ДОКУМЕНТ

Действительно, книга «Кармелюк» (в польскоязычном варианте - «Опрышок») в своё время была интересна как первое систематическое исследование по данному вопросу и вообще, как произведение, не лишённое некоторой художественной ценности. Она была основным источником информации для целого поколения украинских писателей и историков, именно ей обязаны своим происхождением многие из поныне блуждающих мифов (см. Михайло Старицкий «Разбойник Кармелюк»). Тем более, что, как и у Пушкина, написавшего «Полтаву», дабы возвысить Петра и унизить Мазепу, у автора «Опрышка» иногда невольно прорывается симпатия и даже, порой, восхищение к тому, кого он взялся очернять. Строго говоря, работа Ролле и есть художественное произведение, отчасти, повторяю, лишь отчасти базирующееся на изучении архивных материалов. С тем же успехом я мог бы основать свою статью на романе Василия Кучера «Устим Кармалюк». Я этого не сделаю, поскольку, к сведению г-жи Кабачинской, почти все документы, использованные польским исследователем, давно опубликованы отдельной книгой (Устим Кармалюк: Збірка документів Київ 1948), а за прошедшие пол века найдено немало новых свидетельств о Кармелюке. По-моему, целесообразнее обращаться к ним непосредственно. А то и самой по архивам полазить, пылью подышать, если уж так жаждете сенсаций.
Однако пользоваться источником ещё не значит слепо ему доверять. Учёный должен уметь читать между строк и отделять зёрна от плевел. В самом деле о Кармелюке тоже полно путаницы. Так в некоторых документах утверждается, будто бы атаману поставили «знаки» на лоб и виски уже при втором (не считая бегства из-под стражи в имении Поплинских) задержании, осенью 1818-го года. Однако это невозможно, поскольку наличие клейм на лице не позволило бы Устиму выдавать себя за беглого солдата Василия Гавриленко при следующем аресте, весной 1822-го.

ЦЕЛЬ
Назовите все годы, записанные цифрами в тексте о Кармелюке. Строки к этому отношения не имеют.

ИСХОДНЫЕ ДАННЫЕ

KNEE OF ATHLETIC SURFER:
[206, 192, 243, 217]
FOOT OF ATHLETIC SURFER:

ОТВЕТ К ЗАДАНИЮ
1948, 1818, 1822